BEN: No, I think that's a really good summary. And yeah, it means that by making slightly better decisions, about every four factors, the total difference compounds, and that holds this possibility of being able to find paths that are much higher impact than what you might have started with, and therefore, like finding something, potentially for something that's both more satisfying and does a lot more for the world.
SPENCER: Yeah, I'll just point out something about when you have a bunch of factors multiplying together, there's an interesting way to think about it, which is that if any one of them has zero, if zeros out the whole equation, so sort of like the first thing you're thinking about is making sure none of them are too low, right? Like making sure you're not working on a worthless problem or a terrible solution, or you're at zero leverage, or where you're really bad personal fit, right. So like, that's the first thing, you can't have any zeros in the equation. So anything that's too low, you want to push that up. And then the second thing you can think about is, the way you can make the numbers really big is by making sure at least one of these is really large, right? At least one of them has a huge influence. And so you can think about for yourself, you know, is there an opportunity to make one of these especially big so that the product ends up being really big. So this has been super interesting, Ben. I want to make sure people have action steps to take like let's say they want to learn more about these ideas. Let's say they want to think about how they can improve their career. What is the next action they can take right now?

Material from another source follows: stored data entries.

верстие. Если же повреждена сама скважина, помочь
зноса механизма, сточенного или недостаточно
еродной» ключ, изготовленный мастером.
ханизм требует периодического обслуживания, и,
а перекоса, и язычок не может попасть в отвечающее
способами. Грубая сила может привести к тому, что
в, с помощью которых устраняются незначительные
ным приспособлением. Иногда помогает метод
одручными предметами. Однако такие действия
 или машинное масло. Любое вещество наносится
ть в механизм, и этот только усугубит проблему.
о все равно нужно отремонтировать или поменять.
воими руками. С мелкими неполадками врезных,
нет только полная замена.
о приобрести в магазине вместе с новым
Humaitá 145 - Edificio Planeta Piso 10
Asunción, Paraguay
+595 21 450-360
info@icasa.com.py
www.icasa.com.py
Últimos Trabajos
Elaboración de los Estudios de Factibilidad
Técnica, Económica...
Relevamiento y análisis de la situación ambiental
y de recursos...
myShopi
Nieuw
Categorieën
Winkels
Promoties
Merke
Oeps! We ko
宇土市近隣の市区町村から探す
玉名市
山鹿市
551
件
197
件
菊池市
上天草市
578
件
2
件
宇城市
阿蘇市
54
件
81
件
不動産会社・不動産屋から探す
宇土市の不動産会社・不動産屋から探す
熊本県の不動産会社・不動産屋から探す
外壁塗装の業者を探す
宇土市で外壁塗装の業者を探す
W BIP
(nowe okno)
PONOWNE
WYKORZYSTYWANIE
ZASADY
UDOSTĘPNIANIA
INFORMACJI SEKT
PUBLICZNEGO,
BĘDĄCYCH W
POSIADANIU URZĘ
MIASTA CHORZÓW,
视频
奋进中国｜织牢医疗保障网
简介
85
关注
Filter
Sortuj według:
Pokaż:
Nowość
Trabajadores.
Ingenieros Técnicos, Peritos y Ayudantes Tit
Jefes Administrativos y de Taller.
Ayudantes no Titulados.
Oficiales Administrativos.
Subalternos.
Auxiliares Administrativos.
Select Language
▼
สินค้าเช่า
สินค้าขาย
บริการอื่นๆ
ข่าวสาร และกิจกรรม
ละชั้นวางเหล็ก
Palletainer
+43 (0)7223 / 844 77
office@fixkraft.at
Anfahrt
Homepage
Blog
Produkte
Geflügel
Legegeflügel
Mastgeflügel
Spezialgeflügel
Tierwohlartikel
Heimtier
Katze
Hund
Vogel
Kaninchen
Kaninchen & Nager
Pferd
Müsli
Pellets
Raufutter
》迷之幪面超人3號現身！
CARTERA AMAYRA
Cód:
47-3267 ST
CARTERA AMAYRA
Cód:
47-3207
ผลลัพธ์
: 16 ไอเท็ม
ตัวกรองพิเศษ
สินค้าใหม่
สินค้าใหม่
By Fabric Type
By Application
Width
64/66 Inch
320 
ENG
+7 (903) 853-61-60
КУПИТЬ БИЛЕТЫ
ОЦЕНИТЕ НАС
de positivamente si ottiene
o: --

BEN: Yeah, so we've covered a lot of the kind of big question concepts, but how to then apply those to very concrete career decisions that you have to make, like, which job do I apply for? And who should I speak to? These are very practical questions. There are a lot of extra steps involved in going to that. So we created this career planning course, which has like eight sections, and you can do one per week. And it leads you through all these concepts, but tries to make it much more practical and says, like a series of questions you can answer and clarify for your own career, kind of starting with, like your long term aims, and then working towards like, the very next jobs you could take and then working towards like, next steps are going to take to investigate or put those plans into action. And yeah, like a lot of the stuff we've been talking about today is like very high-level kinds of big picture things. But I think, like a lot of great career strategies, you also want to be looking at the options that are right in front of you. And what's exciting to you right now. What's working well? Just what seems interesting, like, where are you learning a lot? And really good core strategy, you want to do like a mixture of like, kind of like more bottom-up what we call working forwards versus working backward from these really big picture considerations. The career planning course tries to balance those two. And yeah, so you could just find that 80000hours.org/career-planning/process, and you can get it as an email course. Or you can just read it all on our website.
SPENCER: Great. If people want to learn more about you or your work, we're going to do that.
BEN: Yes. So the best thing is to either follow me on Twitter @ben_j_todd or check out my personal website, benjamintodd.org. Yeah, thanks for having me.
SPENCER: Awesome, Ben, thanks so much for coming out. It's just great.